前後のクロッチの位置関係を見てみましょう。(クロッチとは股下交点の位置)下のA図を見ると前後クロッチ点で股上線からの距離がかなり違っています。前に対して後ろがかなり下がった位置になっています。パターンの設計でもよく後股ぐりを前に対して下げますが、その意味と同じなのでしょうか?

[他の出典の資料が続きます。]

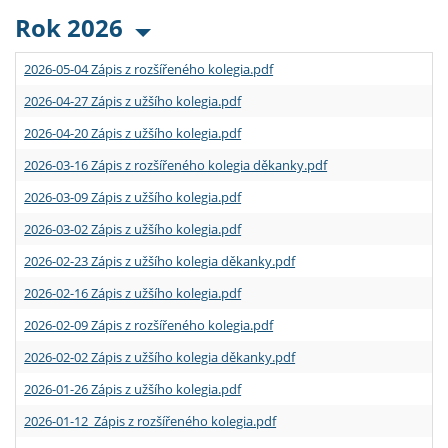
Rok 2026
2026-05-04 Zápis z rozšířeného kolegia.pdf
2026-04-27 Zápis z užšího kolegia.pdf
2026-04-20 Zápis z užšího kolegia.pdf
2026-03-16 Zápis z rozšířeného kolegia děkanky.pdf
2026-03-09 Zápis z užšího kolegia.pdf
2026-03-02 Zápis z užšího kolegia.pdf
2026-02-23 Zápis z užšího kolegia děkanky.pdf
2026-02-16 Zápis z užšího kolegia.pdf
2026-02-09 Zápis z rozšířeného kolegia.pdf
2026-02-02 Zápis z užšího kolegia děkanky.pdf
2026-01-26 Zápis z užšího kolegia.pdf
2026-01-12 Zápis z rozšířeného kolegia.pdf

次のBの展開図は股上と裾巾を同寸に設定した紙貼り展開図です。前後のクロッチ点の高さは同じ位置になっています。股上巾と裾巾が同寸の場合には股下面は水平に移動するため、平面上での前後のクロッチ点は同じ高さになります。(ただし、生地のダレなどによってこのクロッチ点が常に同じ高さとは限りません)
ポイント
Aの展開図は股上巾と裾巾が違うため、その差寸によって内股面が斜めに展開されていきます。また股下線が渡り巾の真中ではなく、前よりになっています。そのため、ワタリ基準線上の開きが同じ場合でも、後の方が倒れ方が多くなり、前より下がるということです

では、なぜ股下線が前よりなのでしょうか。なぜ渡り巾の真中ではないのでしょうか。もし渡り巾の真中に股下線を設定すると前後股ぐりカーブはほぼ同じカーブを描くのではないでしょうか。もちろん、後の倒し量、前後のワタリ基準線位置での開き量等の違いはありますが、前後の股ぐり形状にそれほど大きな違いは現れないのではないでしょうか。

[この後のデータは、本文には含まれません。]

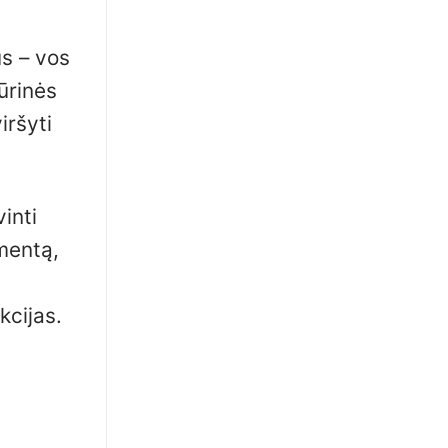
us – vos
ūrinės
iršyti
inti
ementą,
kcijas.
i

この股下線の設定は渡り巾の約1/3前よりと決めています。この位置は実は骨格のバランスからきています。脚の大腿骨と骨盤との連結位置=股の間接からこの位置となります。この骨格についての話は中澤愈著の「衣服解剖学」に詳しく載っています。特にパンツのように人体の骨格、間接の動きが元になるアイテムには大変参考になる図解、テキストが載っていますのでぜひごらんになってください。
縫製上ではこの股下線が前よりになることで、どのような変化があるのでしょうか。

下パターン図の前後股下線を見てください。これは特に前よりに股下線を設定したパターンです。前後股下線の傾斜度の違いと股下交点の高さの差がよくわかります。

後股下線がかなりのバイヤスになっているのに対して前はタテ地の目に近くなっています。このことにより、前股下では寸法が安定し、また後股下では伸ばしが入れやすくなり、それによって後大腿部をフィットさせたシルエットをつくることができます。また後股ぐりの距離は長くなるため伸ばしが入れやすくなり、お尻下の曲面をフィットさせるシルエットがつくり出せます。